#' Item bank generation
#'
#' This function can be used to generate an item bank.
#' The user can provide a Q-matrix or create one defining a set of arguments.
#' Item quality is sampled from a uniform distribution with mean = \emph{mean.IQ} and range = \emph{range.IQ}. Alternatively, it is possible to provide a matrix with the guessing and slip parameters (\emph{gs.param}) or a list with the success probabilities of each latent group (\emph{catprob.parm}).
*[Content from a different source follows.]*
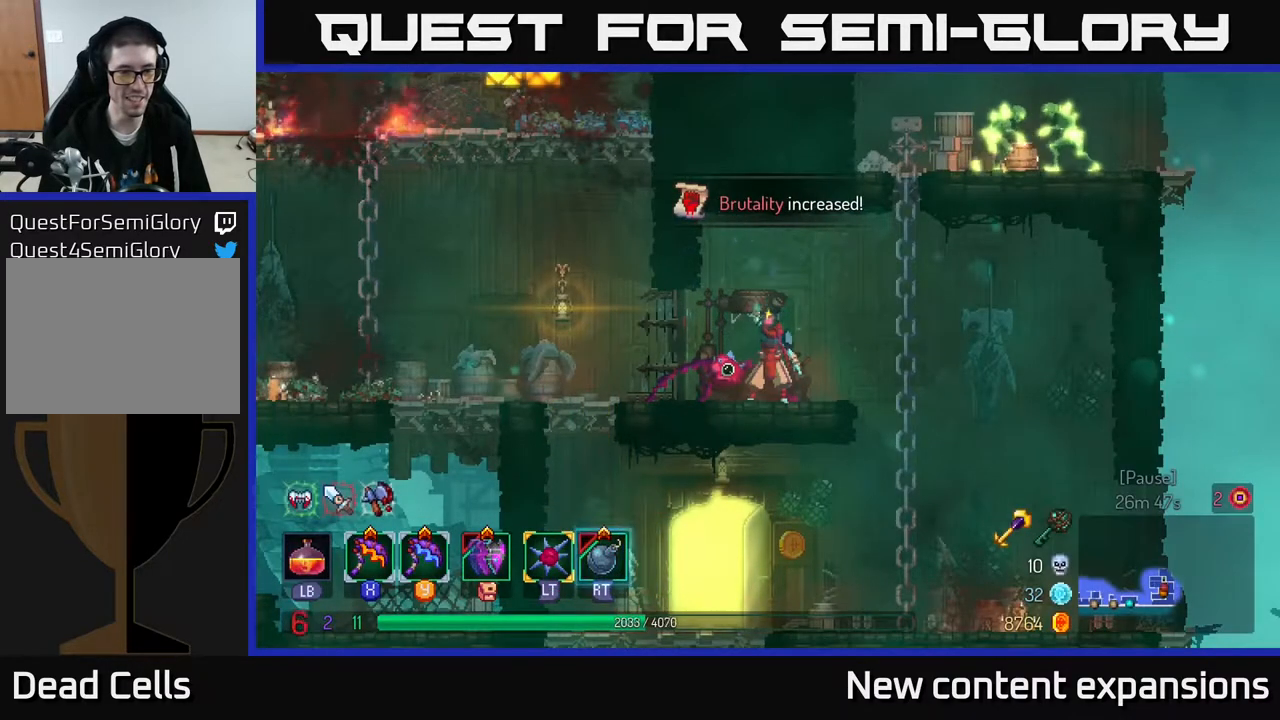
{"buttons": ["A", "DPAD_RIGHT"], "left_stick": "center", "right_stick": "center", "events": [[300, "DPAD_RIGHT", "down"], [450, "A", "down"]]}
#' Item parameters are generated so that the monotonicity constraint is satisfied.
#'
#' @param Q Numeric matrix of length \emph{J} number of items x \emph{K} number of atributes. Q-matrix
#' @param gen.Q A list of arguments to generate a Q-matrix if \code{Q} is not provided. \code{J} = number of items (scalar numeric). \code{K} = number of attributes (scalar numeric). \code{propK.J} = numeric vector summing up to 1 that determines the proportion of 1-attribute, 2-attribute, ..., items. The length of \code{propK.J} determines the maximum number of attributes considered for an item (see \code{Examples} below). \code{nI} = Scalar numeric that sets the minimum number of identity matrices to be included in the Q-matrix. \code{minJ.K} = numeric vector of length \emph{K} that sets the minimum number of items measuring each attribute. \code{max.Kcor} = scalar numeric that sets the maximum positive correlation allowed between two attributes
#' @param mean.IQ Item discrimination (mean for the uniform distribution). \emph{mean.IQ} = \emph{P}(\strong{1}) - \emph{P}(\strong{0}) (Sorrel et al., 2017; Najera et al., in press). Must be a scalar numeric between 0 and 1
#' @param range.IQ Item discrimination (range for the uniform distribution). Must be a scalar numeric between 0 and 1
#' @param gs.parm A matrix or data frame for guessing and slip parameters. The number of columns must be 2, where the first column represents the guessing parameters (or \emph{P}(\strong{0})), and the second column represents slip parameters (or 1-\emph{P}(\strong{1}))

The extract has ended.